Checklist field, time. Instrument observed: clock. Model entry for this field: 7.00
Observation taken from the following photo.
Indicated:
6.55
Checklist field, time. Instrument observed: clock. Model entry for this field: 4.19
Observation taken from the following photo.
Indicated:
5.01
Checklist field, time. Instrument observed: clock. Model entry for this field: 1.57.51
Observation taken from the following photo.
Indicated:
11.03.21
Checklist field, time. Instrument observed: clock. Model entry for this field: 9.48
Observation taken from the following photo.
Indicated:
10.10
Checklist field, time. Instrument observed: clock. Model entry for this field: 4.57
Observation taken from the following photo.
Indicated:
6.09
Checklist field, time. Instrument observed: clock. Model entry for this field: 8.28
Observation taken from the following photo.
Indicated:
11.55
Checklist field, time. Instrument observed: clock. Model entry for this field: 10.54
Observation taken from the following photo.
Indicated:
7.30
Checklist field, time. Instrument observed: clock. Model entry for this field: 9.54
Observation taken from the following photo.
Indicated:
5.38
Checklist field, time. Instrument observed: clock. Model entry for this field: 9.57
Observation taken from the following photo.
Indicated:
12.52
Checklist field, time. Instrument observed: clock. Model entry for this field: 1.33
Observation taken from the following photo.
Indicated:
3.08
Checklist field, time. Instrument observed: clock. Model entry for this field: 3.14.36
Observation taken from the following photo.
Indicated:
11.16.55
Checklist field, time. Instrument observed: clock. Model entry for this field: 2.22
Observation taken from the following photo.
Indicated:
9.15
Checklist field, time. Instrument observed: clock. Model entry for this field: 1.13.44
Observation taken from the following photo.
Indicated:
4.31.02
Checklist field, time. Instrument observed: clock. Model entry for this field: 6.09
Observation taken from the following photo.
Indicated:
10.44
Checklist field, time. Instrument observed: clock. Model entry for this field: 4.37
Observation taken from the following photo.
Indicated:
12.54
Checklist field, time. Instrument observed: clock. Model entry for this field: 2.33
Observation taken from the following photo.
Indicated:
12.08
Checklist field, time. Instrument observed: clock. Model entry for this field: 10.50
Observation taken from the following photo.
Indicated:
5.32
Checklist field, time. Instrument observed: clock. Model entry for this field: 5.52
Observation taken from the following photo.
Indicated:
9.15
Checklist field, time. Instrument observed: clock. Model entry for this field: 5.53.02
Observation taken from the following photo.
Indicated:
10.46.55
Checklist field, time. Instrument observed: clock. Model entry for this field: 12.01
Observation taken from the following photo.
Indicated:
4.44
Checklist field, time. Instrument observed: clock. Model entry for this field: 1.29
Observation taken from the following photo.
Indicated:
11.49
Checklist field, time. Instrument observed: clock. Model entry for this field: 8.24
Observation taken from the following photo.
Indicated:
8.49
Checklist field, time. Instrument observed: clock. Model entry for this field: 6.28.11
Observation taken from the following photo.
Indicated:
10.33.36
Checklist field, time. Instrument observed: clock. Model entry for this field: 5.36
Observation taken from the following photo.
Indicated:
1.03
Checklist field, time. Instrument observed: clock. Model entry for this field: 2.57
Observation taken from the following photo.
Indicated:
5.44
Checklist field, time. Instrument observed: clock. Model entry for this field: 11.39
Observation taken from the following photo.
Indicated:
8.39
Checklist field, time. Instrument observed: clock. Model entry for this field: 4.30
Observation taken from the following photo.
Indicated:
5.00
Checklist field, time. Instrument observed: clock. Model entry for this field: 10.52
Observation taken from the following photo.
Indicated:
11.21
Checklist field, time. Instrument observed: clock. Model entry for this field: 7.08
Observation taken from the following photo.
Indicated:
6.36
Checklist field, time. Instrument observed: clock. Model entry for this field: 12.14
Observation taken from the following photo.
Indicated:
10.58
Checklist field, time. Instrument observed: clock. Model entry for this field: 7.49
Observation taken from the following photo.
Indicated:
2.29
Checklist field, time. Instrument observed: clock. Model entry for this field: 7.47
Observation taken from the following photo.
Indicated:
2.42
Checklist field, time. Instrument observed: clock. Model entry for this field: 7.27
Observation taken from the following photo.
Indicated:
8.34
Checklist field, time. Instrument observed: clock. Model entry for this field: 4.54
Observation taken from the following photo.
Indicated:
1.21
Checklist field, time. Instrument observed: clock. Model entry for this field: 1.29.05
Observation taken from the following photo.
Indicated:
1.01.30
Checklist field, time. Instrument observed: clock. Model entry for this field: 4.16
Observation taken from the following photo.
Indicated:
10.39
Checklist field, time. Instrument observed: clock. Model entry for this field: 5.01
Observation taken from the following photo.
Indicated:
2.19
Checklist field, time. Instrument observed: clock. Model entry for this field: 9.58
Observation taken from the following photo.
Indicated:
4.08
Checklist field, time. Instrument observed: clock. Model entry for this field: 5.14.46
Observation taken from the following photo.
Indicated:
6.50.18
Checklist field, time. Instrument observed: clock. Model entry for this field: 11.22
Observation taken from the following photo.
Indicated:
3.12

----

**Directive**
Output all of the records above as a Markdown table with two columns, Number and Entry. Put each line's row number under Number and the line itself under Entry, and leave out blank lines.

**Result of the task**
| Number | Entry |
|---|---|
| 1 | Checklist field, time. Instrument observed: clock. Model entry for this field: 7.00 |
| 2 | Observation taken from the following photo. |
| 3 | Indicated: |
| 4 | 6.55 |
| 5 | Checklist field, time. Instrument observed: clock. Model entry for this field: 4.19 |
| 6 | Observation taken from the following photo. |
| 7 | Indicated: |
| 8 | 5.01 |
| 9 | Checklist field, time. Instrument observed: clock. Model entry for this field: 1.57.51 |
| 10 | Observation taken from the following photo. |
| 11 | Indicated: |
| 12 | 11.03.21 |
| 13 | Checklist field, time. Instrument observed: clock. Model entry for this field: 9.48 |
| 14 | Observation taken from the following photo. |
| 15 | Indicated: |
| 16 | 10.10 |
| 17 | Checklist field, time. Instrument observed: clock. Model entry for this field: 4.57 |
| 18 | Observation taken from the following photo. |
| 19 | Indicated: |
| 20 | 6.09 |
| 21 | Checklist field, time. Instrument observed: clock. Model entry for this field: 8.28 |
| 22 | Observation taken from the following photo. |
| 23 | Indicated: |
| 24 | 11.55 |
| 25 | Checklist field, time. Instrument observed: clock. Model entry for this field: 10.54 |
| 26 | Observation taken from the following photo. |
| 27 | Indicated: |
| 28 | 7.30 |
| 29 | Checklist field, time. Instrument observed: clock. Model entry for this field: 9.54 |
| 30 | Observation taken from the following photo. |
| 31 | Indicated: |
| 32 | 5.38 |
| 33 | Checklist field, time. Instrument observed: clock. Model entry for this field: 9.57 |
| 34 | Observation taken from the following photo. |
| 35 | Indicated: |
| 36 | 12.52 |
| 37 | Checklist field, time. Instrument observed: clock. Model entry for this field: 1.33 |
| 38 | Observation taken from the following photo. |
| 39 | Indicated: |
| 40 | 3.08 |
| 41 | Checklist field, time. Instrument observed: clock. Model entry for this field: 3.14.36 |
| 42 | Observation taken from the following photo. |
| 43 | Indicated: |
| 44 | 11.16.55 |
| 45 | Checklist field, time. Instrument observed: clock. Model entry for this field: 2.22 |
| 46 | Observation taken from the following photo. |
| 47 | Indicated: |
| 48 | 9.15 |
| 49 | Checklist field, time. Instrument observed: clock. Model entry for this field: 1.13.44 |
| 50 | Observation taken from the following photo. |
| 51 | Indicated: |
| 52 | 4.31.02 |
| 53 | Checklist field, time. Instrument observed: clock. Model entry for this field: 6.09 |
| 54 | Observation taken from the following photo. |
| 55 | Indicated: |
| 56 | 10.44 |
| 57 | Checklist field, time. Instrument observed: clock. Model entry for this field: 4.37 |
| 58 | Observation taken from the following photo. |
| 59 | Indicated: |
| 60 | 12.54 |
| 61 | Checklist field, time. Instrument observed: clock. Model entry for this field: 2.33 |
| 62 | Observation taken from the following photo. |
| 63 | Indicated: |
| 64 | 12.08 |
| 65 | Checklist field, time. Instrument observed: clock. Model entry for this field: 10.50 |
| 66 | Observation taken from the following photo. |
| 67 | Indicated: |
| 68 | 5.32 |
| 69 | Checklist field, time. Instrument observed: clock. Model entry for this field: 5.52 |
| 70 | Observation taken from the following photo. |
| 71 | Indicated: |
| 72 | 9.15 |
| 73 | Checklist field, time. Instrument observed: clock. Model entry for this field: 5.53.02 |
| 74 | Observation taken from the following photo. |
| 75 | Indicated: |
| 76 | 10.46.55 |
| 77 | Checklist field, time. Instrument observed: clock. Model entry for this field: 12.01 |
| 78 | Observation taken from the following photo. |
| 79 | Indicated: |
| 80 | 4.44 |
| 81 | Checklist field, time. Instrument observed: clock. Model entry for this field: 1.29 |
| 82 | Observation taken from the following photo. |
| 83 | Indicated: |
| 84 | 11.49 |
| 85 | Checklist field, time. Instrument observed: clock. Model entry for this field: 8.24 |
| 86 | Observation taken from the following photo. |
| 87 | Indicated: |
| 88 | 8.49 |
| 89 | Checklist field, time. Instrument observed: clock. Model entry for this field: 6.28.11 |
| 90 | Observation taken from the following photo. |
| 91 | Indicated: |
| 92 | 10.33.36 |
| 93 | Checklist field, time. Instrument observed: clock. Model entry for this field: 5.36 |
| 94 | Observation taken from the following photo. |
| 95 | Indicated: |
| 96 | 1.03 |
| 97 | Checklist field, time. Instrument observed: clock. Model entry for this field: 2.57 |
| 98 | Observation taken from the following photo. |
| 99 | Indicated: |
| 100 | 5.44 |
| 101 | Checklist field, time. Instrument observed: clock. Model entry for this field: 11.39 |
| 102 | Observation taken from the following photo. |
| 103 | Indicated: |
| 104 | 8.39 |
| 105 | Checklist field, time. Instrument observed: clock. Model entry for this field: 4.30 |
| 106 | Observation taken from the following photo. |
| 107 | Indicated: |
| 108 | 5.00 |
| 109 | Checklist field, time. Instrument observed: clock. Model entry for this field: 10.52 |
| 110 | Observation taken from the following photo. |
| 111 | Indicated: |
| 112 | 11.21 |
| 113 | Checklist field, time. Instrument observed: clock. Model entry for this field: 7.08 |
| 114 | Observation taken from the following photo. |
| 115 | Indicated: |
| 116 | 6.36 |
| 117 | Checklist field, time. Instrument observed: clock. Model entry for this field: 12.14 |
| 118 | Observation taken from the following photo. |
| 119 | Indicated: |
| 120 | 10.58 |
| 121 | Checklist field, time. Instrument observed: clock. Model entry for this field: 7.49 |
| 122 | Observation taken from the following photo. |
| 123 | Indicated: |
| 124 | 2.29 |
| 125 | Checklist field, time. Instrument observed: clock. Model entry for this field: 7.47 |
| 126 | Observation taken from the following photo. |
| 127 | Indicated: |
| 128 | 2.42 |
| 129 | Checklist field, time. Instrument observed: clock. Model entry for this field: 7.27 |
| 130 | Observation taken from the following photo. |
| 131 | Indicated: |
| 132 | 8.34 |
| 133 | Checklist field, time. Instrument observed: clock. Model entry for this field: 4.54 |
| 134 | Observation taken from the following photo. |
| 135 | Indicated: |
| 136 | 1.21 |
| 137 | Checklist field, time. Instrument observed: clock. Model entry for this field: 1.29.05 |
| 138 | Observation taken from the following photo. |
| 139 | Indicated: |
| 140 | 1.01.30 |
| 141 | Checklist field, time. Instrument observed: clock. Model entry for this field: 4.16 |
| 142 | Observation taken from the following photo. |
| 143 | Indicated: |
| 144 | 10.39 |
| 145 | Checklist field, time. Instrument observed: clock. Model entry for this field: 5.01 |
| 146 | Observation taken from the following photo. |
| 147 | Indicated: |
| 148 | 2.19 |
| 149 | Checklist field, time. Instrument observed: clock. Model entry for this field: 9.58 |
| 150 | Observation taken from the following photo. |
| 151 | Indicated: |
| 152 | 4.08 |
| 153 | Checklist field, time. Instrument observed: clock. Model entry for this field: 5.14.46 |
| 154 | Observation taken from the following photo. |
| 155 | Indicated: |
| 156 | 6.50.18 |
| 157 | Checklist field, time. Instrument observed: clock. Model entry for this field: 11.22 |
| 158 | Observation taken from the following photo. |
| 159 | Indicated: |
| 160 | 3.12 |